Let’s jump right into the nitty gritty. We’ll get a list of what we deem to be funny, offensive, and clever team names for the entire league. Then we’ll throw a splash of Chicago centric team names at you…because we can.
League Wide Team Names
Turn Down for Watt : If you haven’t heard the Lil Jon song “Turn Down for What” you aren’t missing out on much. However, JJ Watt’s last name and what are similar. Similar enough to coin this gem of a team name.
MonicaLovesClintonDixx : Anytime we can fit in a dick joke/reference, we will. Green Bay’s new safety Ha Ha Clinton-Dix has dick in his last name. This sets up the perfect name for a Bill Clinton/Monica Blowjob reference.
Don’t Luck at my Fleener : Andrew Luck is the QB of the Colts and Fleener is his tight end. Remember when we said we wouldn’t pass up a dick joke/reference?
It Ertz when Eifert : If you can draft both of these tight ends, you are at the pinnacle of team names. Zach Ertz (PHI) and Tyler Eifer (CIN)….fart. Get it.
Geno-Cologists : In an attempt to further this downward spiral of immaturity, we’re now comparing Jets QB Geno Smith’s name to a gynecologist. Because, why not?
Chicago Themed Team Names
MANBEARBRIGGS : I am very much leaning towards this as my own fantasy team name this season. As a Bears fan, anybody who has seen the episode of South Park will genuinely appreciate this one.
He Went to Jared : We signed Jared Allen. OH YEAH.
Forte Shades of Jay : Jay Cutler and Matt Forte are so dreamy. You can combine their names to form this name that brings up that book porn that is known as Fifty Shades of Gray.
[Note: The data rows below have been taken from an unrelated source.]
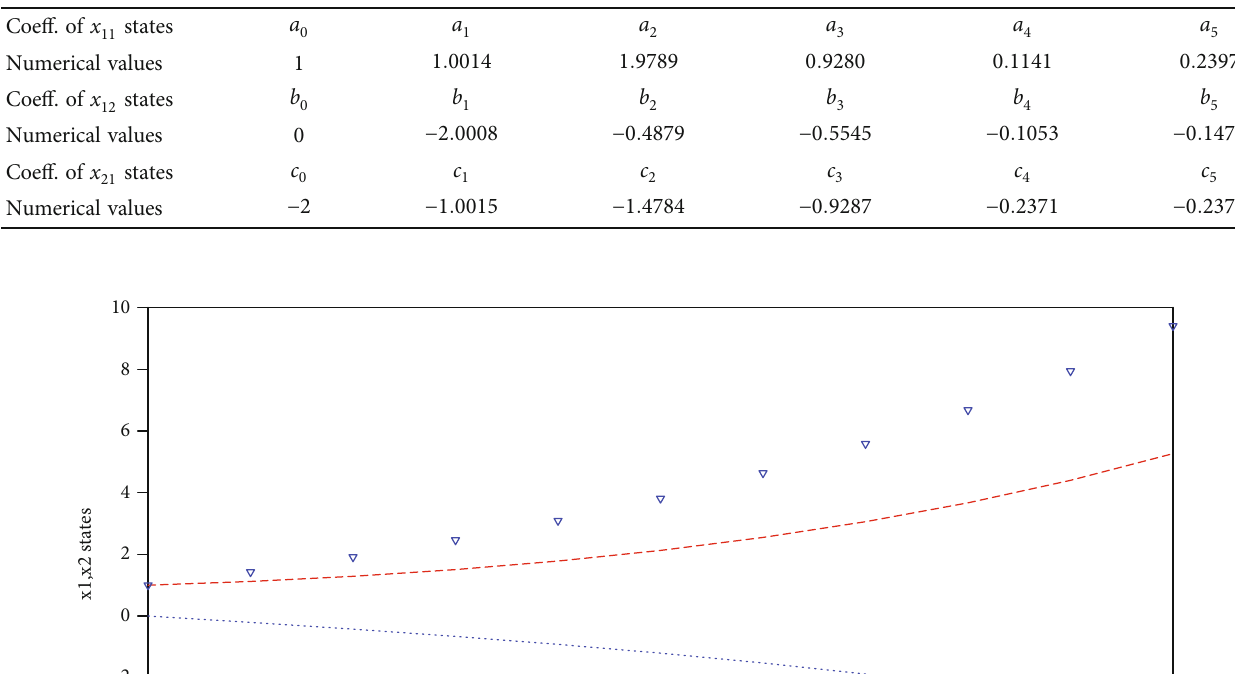
Table 4: Numerical coe ffi cients of solutions x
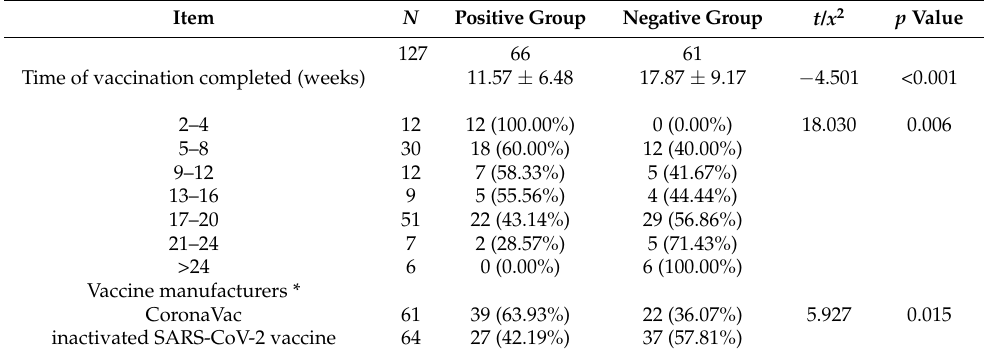
Table 3. Results of SARS-CoV-2 neutralizing antibodies in 127 cases by vaccination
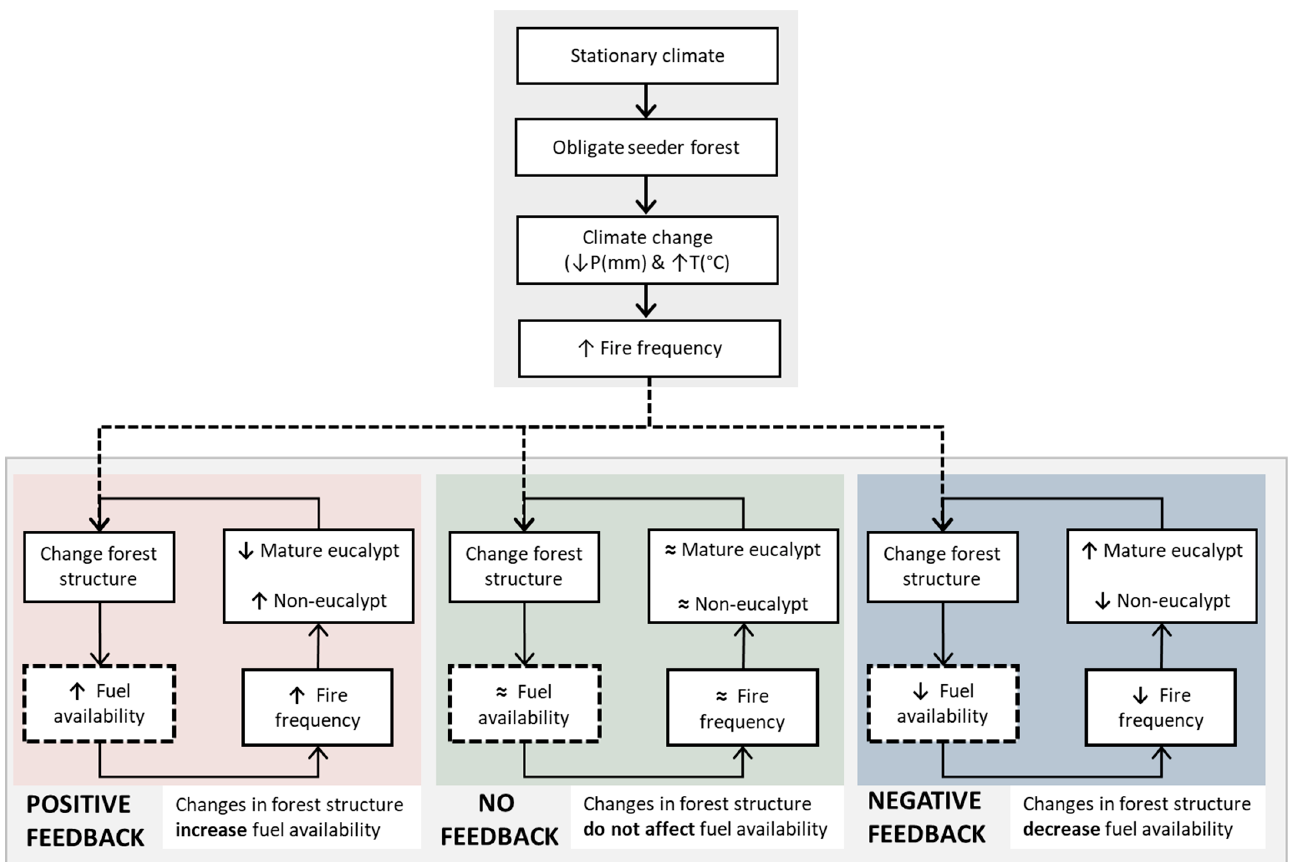
Figure 1. A conceptual model of potential feedback processes in response to climate-change-induced increases to fire frequency in obligate seeding wet forests. Three alternative feedback processes are depicted: positive (pink), no feedback (green) and negative (blue). Dashed lines represent the components of this conceptual model under investigation in this study.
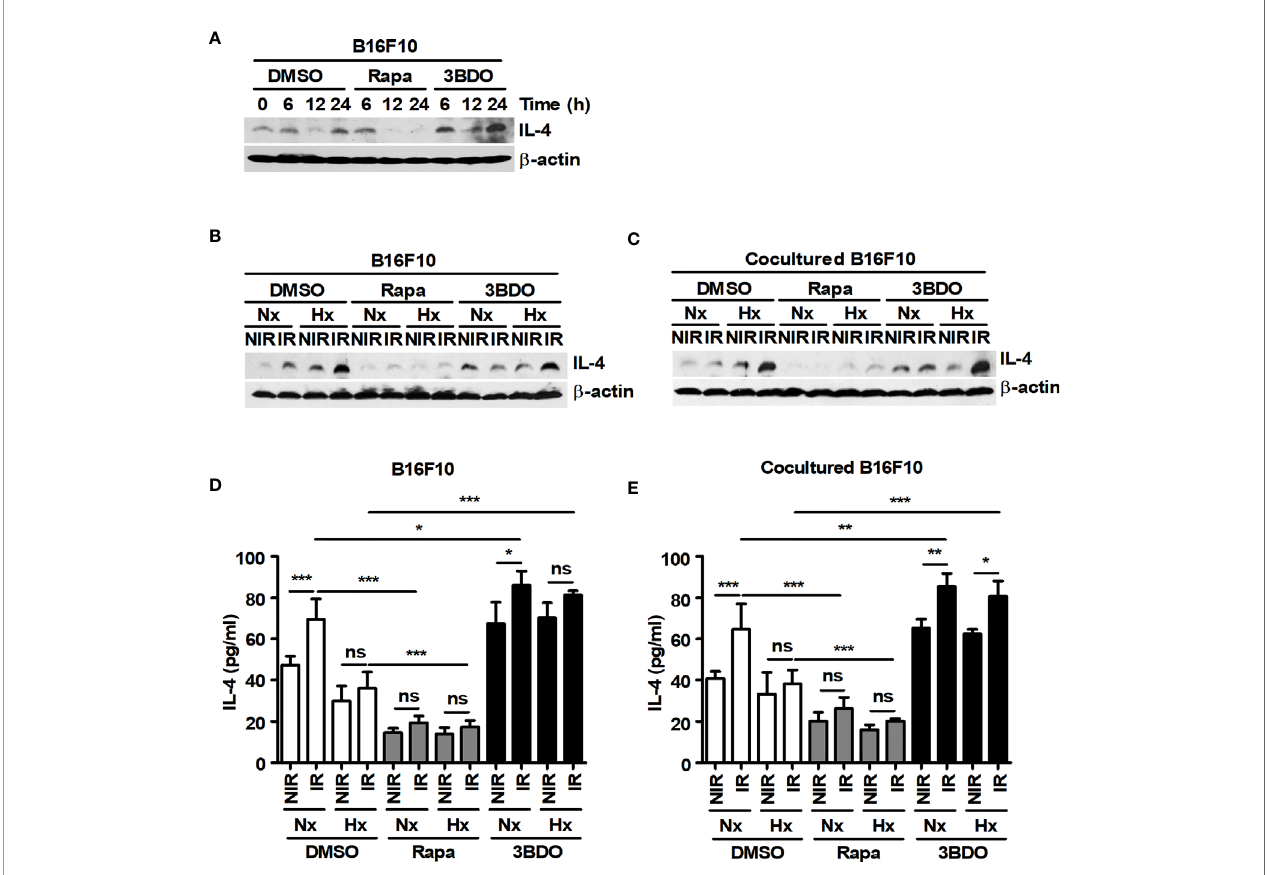
FIGURE 4 | Pharmaceutical regulation of mTOR activation affects the expression and secretion of IL-4 in B16F10 cells. (A) B16F10 cells were treated with DMEM containing DMSO, 100 nM rapamycin or 100 nM 3BDO for the indicated times. Intracellular IL-4 levels were detected by western blotting. (B – E) B16F10 cells cultured alone or cocultured with BMDMs were incubated in the presence of 100 nM rapamycin or 100 nM 3BDO under the indicated conditions for 21 h. Intracellular IL-4 levels were detected by western blotting (B, C), and secreted IL-4 was analyzed by ELISA (D, E) . The bars and error bars represent the mean ± SD; * P < 0.05; ** P < 0.01; *** P < 0.001; ns, not signi fi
Peanut Cutler Jeffery Time : Peanut Butter, Jelly Time. If you could make this more vulgar, I would definitely go this route.
Edward Forte Hands : A drinking game coupled with a Bears player? Sign me right the hell up for this one!
Bear Force One : Air Force One is what the president flies on. Bear Force One is a nickname for the 45 yard bombs that Jay Cutler throws to B-Marsh, The Show/Air Jeffery, and Black Unicorn.
Cash4Gould.Com : A classic if you can secure Robbie Gould in your fantasy draft. Unless you have the #1 overall pick in your draft, chances are he’ll be gone by the time your pick comes around.
Tillman Ball Punchers : There are only 3 to 4 things funnier than somebody getting punched in the balls, that is why this made the list.
Forte Oz. to Freedom : As a Sublime fan, when you combine the Bears running back and a 90’s ska band that I genuinely enjoy, you get a badass team name.
Alshon Joffery : I probably deserve a Tillman Ball Punch for putting Alshon Jeffery’s name this close to Joffrey from Game of Thrones but….I will repent later to the old gods.
Maesters of the Midway : Game of Thrones reference. Maester. Midway. DA BEARS!